O profissional destaca que, “em muitos casos, a resposta a essas demandas excessivas é o esgotamento completo, resultando em um ciclo vicioso onde o desempenho cai, aumentando ainda mais a pressão e o estresse”.
O que contribui para um local de serviço tóxico?
Para Renato Herrmann, a sobrecarga de tarefas e a falta de suporte adequado criam um ambiente onde os profissionais se sentem isolados e incapazes de atender às expectativas impostas. A cultura do “sempre conectado” agrava ainda mais essa situação, tornando as fronteiras entre o emprego e a vida pessoal cada vez mais indistintas.
Uma pesquisa está sendo realizada pela Universidade Federal do Rio Grande do Sul (UFRGS) para contabilizar a quantidade de trabalhadores que possuem dificuldades em desconectar-se do trabalho fora do expediente, contribuindo para o desgaste psicológico. Enquanto isso, países como Austrália e Reino Unido estão estudando leis que garantem o direito do trabalhador de ignorar comunicações da empresa após o expediente.
“É fundamental que as organizações reconheçam a importância da saúde psíquica e ataquem os ofensores: altíssima demanda, posto de trabalho tóxico e recompensas desequilibradas, além de dar suporte adequado aos seus profissionais” enfatiza Ana Tomazelli. A especialista acrescenta que só será possível reverter esses números se houver uma educação começando pelos líderes, para que a empresa reveja seus processos e se adapte.
“Se o topo da hierarquia abordar essas questões de frente, as empresas não apenas melhoram o bem-estar de seus times, mas também fortalecem a resiliência e a produtividade da equipe. Pessoas doentes refletem um local doente”, declara Ana Tomazelli.

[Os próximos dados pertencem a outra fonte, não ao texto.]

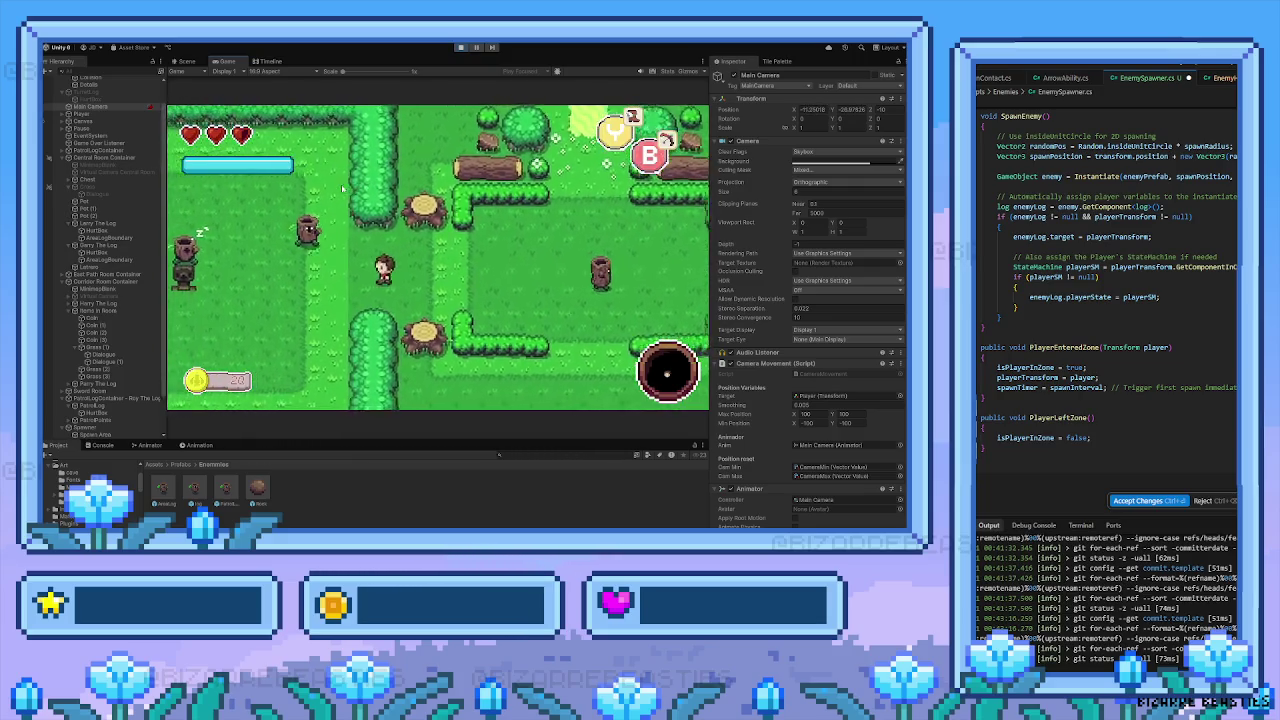
Move among the spawned logs, swinging the sword, then walk back across the room
key("Down")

A liderança é crucial para criar um espaço de trabalho saudável, mas isso não significa que líderes precisam agir como psicólogos. Em vez disso, devem focar em aspectos como clareza de expectativas, direção da empresa e a eliminação de comportamentos inadequados. No entanto, é essencial que os líderes gerenciem sua própria saúde emocional para serem eficazes.
Empresas que investem em programas de treinamento para líderes, focados em inteligência emocional e gestão do estresse, tendem a ter melhores resultados na implementação dessas práticas. Conforme a OMS, cada US$ 1 investido em programas de saúde mental gera um retorno de US$ 4 em aumento de produtividade e redução de custos relacionados à saúde.
E se o líder também estiver esgotado?
Um estudo da Harvard Business Review revelou que mais de 70% dos novos CEOs experimentam sentimentos de solidão, e essa situação não se restringe apenas aos níveis mais altos da hierarquia. Quando líderes enfrentam esgotamento mental, sua capacidade de apoiar as equipes é prejudicada.
“Nesse cenário, é fundamental que as empresas ofereçam suporte especializado para lideranças, desde o desenvolvimento de habilidades socioemocionais até o apoio nas demandas diárias. Posições de liderança carregam um alto nível de pressão e expectativas irrealistas de desempenho constante”, conclui Renato Herrmann.
10 dicas para implementar um programa de bem-estar psicológico nas empresas
1) Reconhecer a importância da saúde mental
A saúde mental é tão fundamental quanto a saúde física. Um local de serviço que prioriza o bem-estar psicológico cria condições mais favoráveis para a produtividade e o engajamento dos colaboradores.
2) Criar políticas claras e estruturadas
Políticas bem definidas que integrem o equilíbrio emocional devem ser parte essencial da cultura organizacional. Elas precisam abranger desde a prevenção até o suporte em casos de crises, com um enfoque na criação de um ambiente de trabalho seguro e acolhedor.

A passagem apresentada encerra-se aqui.